One may well ask, when doesn’t it?
That aside, some controversy has arisen in the world of competitive running, and self-competitive running as in Personal Bests, or PBs. Runners find their fitness trackers and watches don’t necessarily tell them the truth in terms of distance travelled. In fact, they very rarely tell the absolute truth. Which matters.
Focal Point Positioning, a relatively new Cambridge, UK company with innovative ways of extracting more sensitivity and accuracy from sensor-fused GPS signals, entered the discussion with its D-Tail device. D-Tail is designed to improve the performance and accuracy of activity tracking apps and LBS analytics.
The technique involves a human-motion modeling system that can accurately track users in three dimensions using GNSS signals with the inertial sensors in their smartphone or wearable devices. This produces a precise trace of the user’s motion, better than the detail and accuracy provided by dead-reckoning and Wi-Fi fingerprinting techniques.

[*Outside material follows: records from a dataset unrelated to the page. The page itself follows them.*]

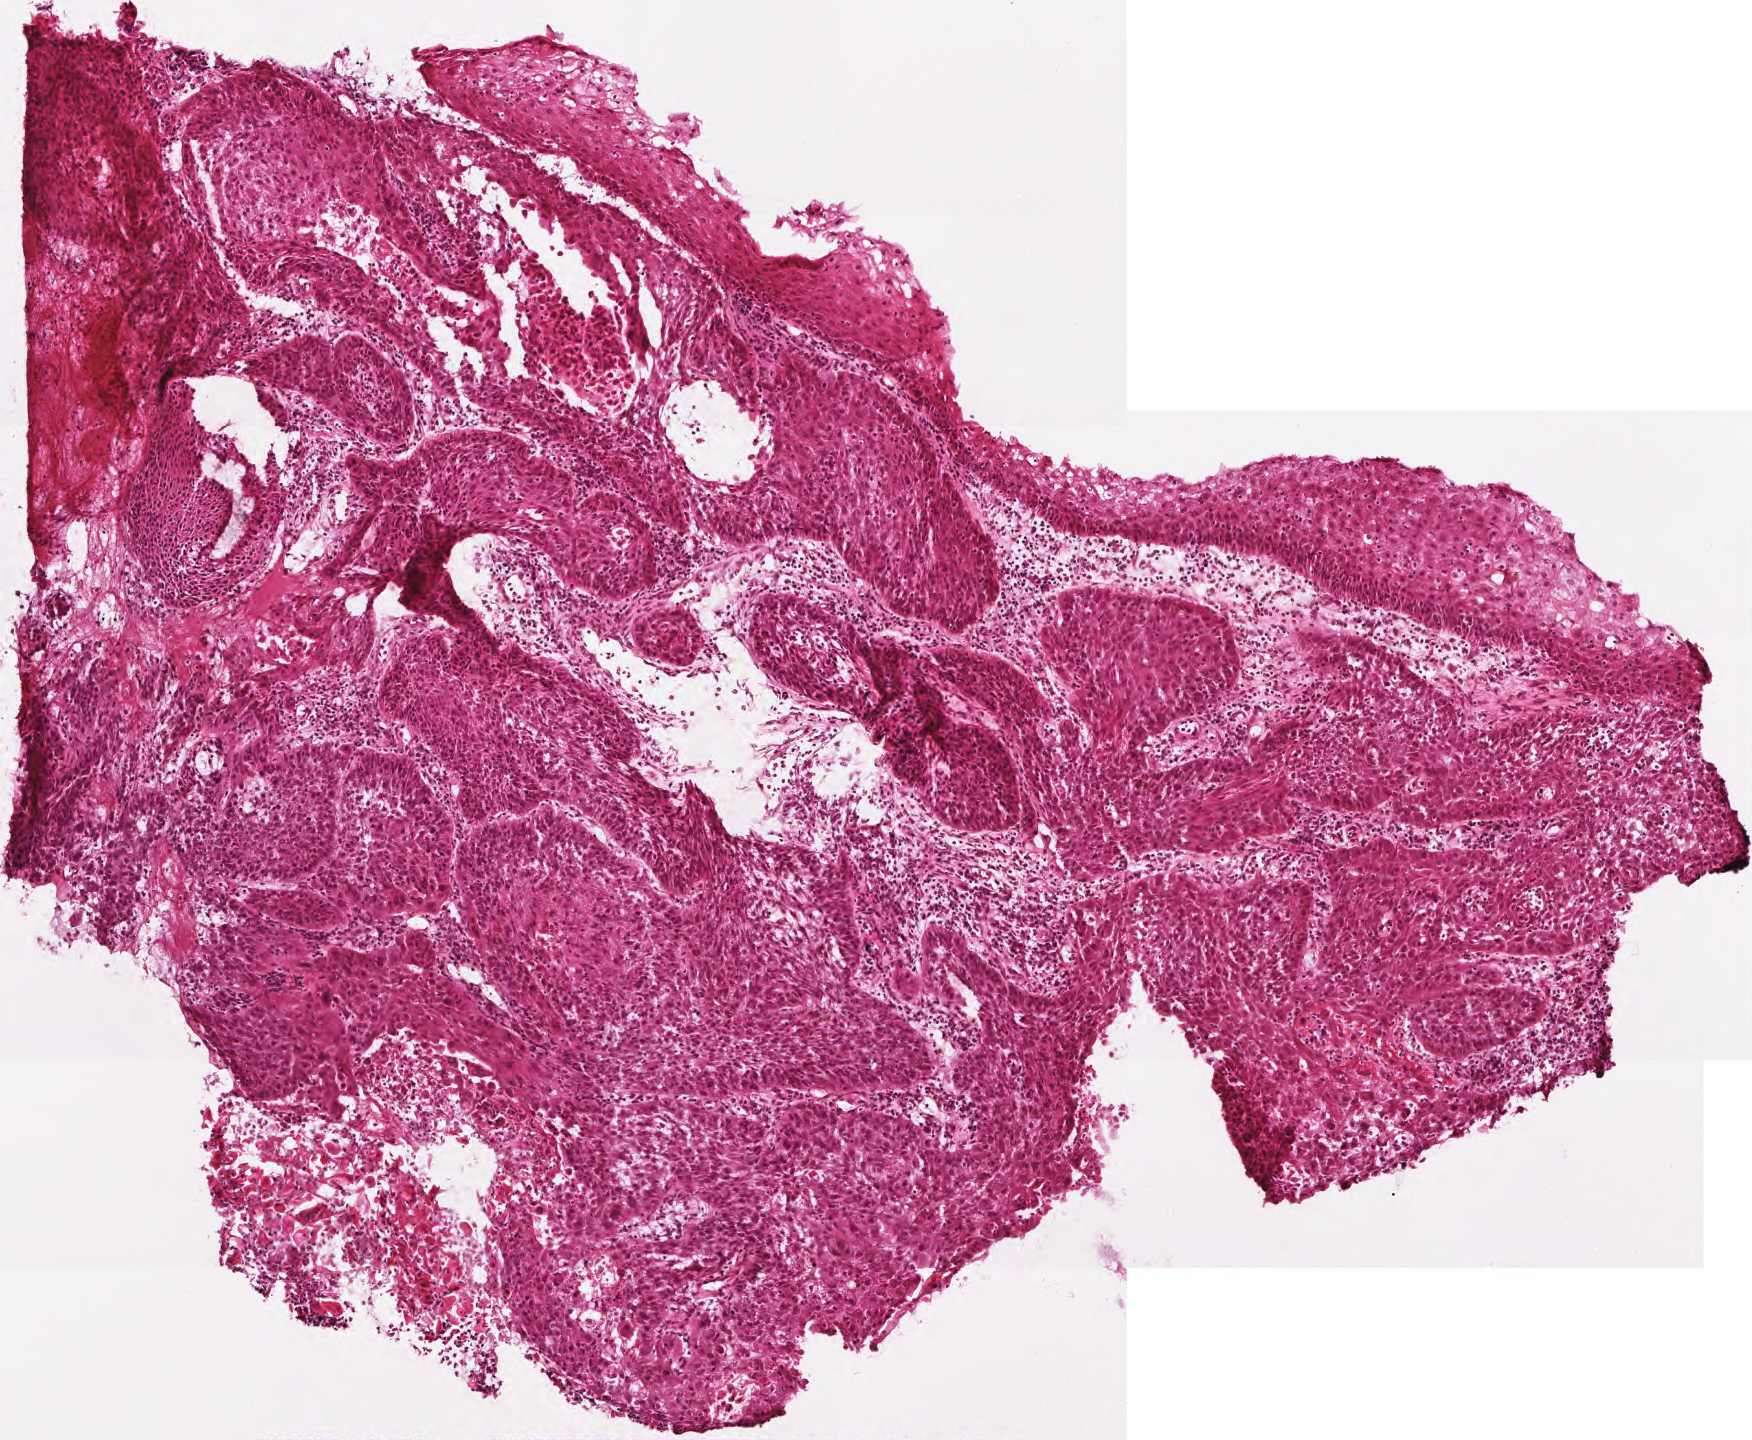
Whole-slide histology image, Hematoxylin and eosin (H&E) stained — a low-resolution overview of the entire scanned area, about 3.5 x 2.9 mm, frozen section, sample: primary tumour, head and neck. Female patient; age at initial diagnosis 45 years. Slide review estimates, as recorded: tumour cells 90%, tumour nuclei 65%.
Histologic diagnosis: Squamous cell carcinoma, NOS (larynx, NOS).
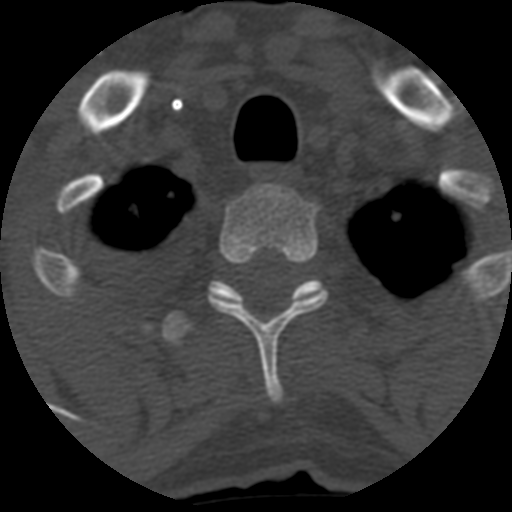
CT including the spine, one axial slice; slice 500 of 708 in the series (ordered by position); 120 kVp; one of 3 acquisitions stored at this slice position; bone window (W 1800 / L 400 HU); 512 × 512 image matrix, field of view 160 × 160 mm. Patient age 55 years. From the clinical record (not read from this slice): primary cancer: colon; vertebrae with lytic lesions (as recorded): T12, L1, L5.
Annotated regions visible in this slice (semi-automatically segmented with operator editing):
- T2 vertebra: bounding box (x1, y1, x2, y2) in pixels: (210, 183, 327, 404)
- T3 vertebra: (161, 280, 320, 345)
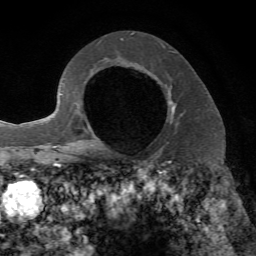
Breast MRI, one axial slice; cropped to one breast; dynamic contrast-enhanced series, time point 2 of 7 at this slice position (early post-contrast); 1.5 T; TE 4.2 ms, TR 8.7 ms; 256 × 256 image matrix, field of view 180 × 180 mm. Female patient.
Structures marked on this image (semi-automatic segmentation, software-assisted and operator-edited):
- enhancing-tissue mask used for the functional tumour volume (all voxels passing the contrast-enhancement thresholds inside the analysis volume; usually the tumour): box from (x=168, y=85) to (x=174, y=113) px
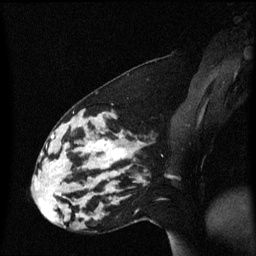
Breast MRI (dynamic contrast-enhanced), one sagittal slice. Position 22 of 60 along the scan axis. Dynamic contrast-enhanced series, image 2 of 3 at this slice position (ordered by acquisition). 1.5 T. TE 4.2 ms, TR 8.4 ms. 2 mm slice thickness. 256 × 256 image matrix. Female patient, age 33 years. Case-level facts recorded for this patient, not image findings: setting: breast cancer imaged before/during neoadjuvant chemotherapy; receptor status: triple-negative.
Annotated regions visible in this slice (semi-automatic segmentation, software-assisted and operator-edited):
- analysis volume of interest (the breast-tissue region the enhancement analysis was run in; not a lesion): bounding box <44,123,139,189> (left, top, right, bottom; pixels)
- tumour enhancement mask (voxels above the 70 % enhancement threshold inside the analysis volume of interest): <89,141,129,164>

Runners are getting ticked at their watches. Purchased at a premium to aid focused training with precise heart rate, pace, speed and distance data, they often don’t deliver at the accuracy level required. Athletes use the data to govern their training, shape performance and shave precious seconds off race times.
The typical piece of GPS wearable equipment downloads satellite signals roughly every 5 seconds. The tracking algorithm then draws a line between each successive pair of dots. This may not reflect the reality of distance run, particularly when turning corners or following a curve. But more worryingly to close watchers of their own time and distance, the GPS positions can be inaccurate, particularly in urban areas susceptible to multipath.
Even wearables and mobile apps employing both GPS and sensor fusion, taking advantage of the accelerometers, gyroscopes and compass in a smartphone, can get confused by runner movements and output a false reading.
When a staffer entered the Cambridge Half Marathon, Focal Point strapped a standard Google Pixel phone running Android Fused Location and its D-Tail tracker to her arm and took her to the starting line.
The map above shows how the two devices saw her run.
“Apart from making Lucy look like she was slightly drunk, swam across the river Cam a number of times and charged through several walls and gardens, the inaccurate timing and positioning from the regular tracker hampered her ability to run her optimum race.” This comment from the company blog post, titled “Here’s how badly your fitness tracker is lying to you.”
The Details in the D-Tail
D-Tail technology uses a machine learning-based human motion modeling to build a centimeter-accurate view of movement through space, enabling precise measurement of location, pace and gait. The motion modeling can provide a critical third piece of information to help determine whether the compass data or the GPS data are in error when they disagree. D-Tail operates at an extremely low energy-requirement, removing the trade-off between accuracy and battery life that bedevils other tracking systems.
The technique takes the form of an application- or OS-level software product for smartphones and wearables. D-Tail is designed as a complement to Focal Point’s core technology, S-GNSS or supercorrelation GNSS, but also works independently on existing devices. It can run as a cloud-based solution or in real time on devices at the application or hardware level.
It operates at 200 times the measurement rate of GPS, according to the company, and provides a detailed trace of user motion across four dimensions.
From Super to Ultra
S-GNSS is a chipset-level software product for mobiles, wearables and vehicles. It is designed for modern system-on-a-chip silicon architecture used by consumer GNSS receivers. It requires no extra hardware or infrastructure, and fits into existing architecture as a software upgrade.
The supercorrelation technology enables many seconds of coherent integration while the receiver system is undergoing dynamic motions, thus significantly enhancing sensitivity, integrity, accuracy, and robustness, according to the company. Supercorrelation separates line of sight and non-line of sight signals during the correlation process, providing multipath mitigation, anti-spoofing and signal arrival-angle determination.
The technique was presented in an ION GNSS+ 2018 paper, “Supercorrelation: Enhancing the Accuracy and Sensitivity of Consumer GNSS Receivers with a DSP Upgrade,” by Focal Point founder Ramsey Faragher and colleagues.
From the paper abstract: “These new signal processing stages change the correlators from the ‘textbook’ PRN sequences into a particular pattern of phase-correcting sequences that account for receiver motion and local clock variations. The resulting Supercorrelator couples strongly (coherently) to the line-of-sight energy coming from each satellite, but simultaneously attenuates energy arriving at the antenna from non line of sight directions. The result is high gain on the line of sight energy, and the mitigation of multipath interference before the creation of the correlation peak.”
Focal Point has also developed an Ultracorrelation technique, which can extend the coherent integration time out to 5 seconds and more, even on moving low-cost consumer devices with uncompensated crystals.
In January 2020 at the ION International Technical Meeting, Faragher received the organization’s Per Enge Early Achievement Award for “outstanding innovations in mobile positioning and navigation, and in particular for pioneering the revolutionary SuperCorrelation technology.”
Inside GNSS plans to publish in coming months a full technical article on supercorrelation and/or its combination with 3-D mapping-aided GNSS.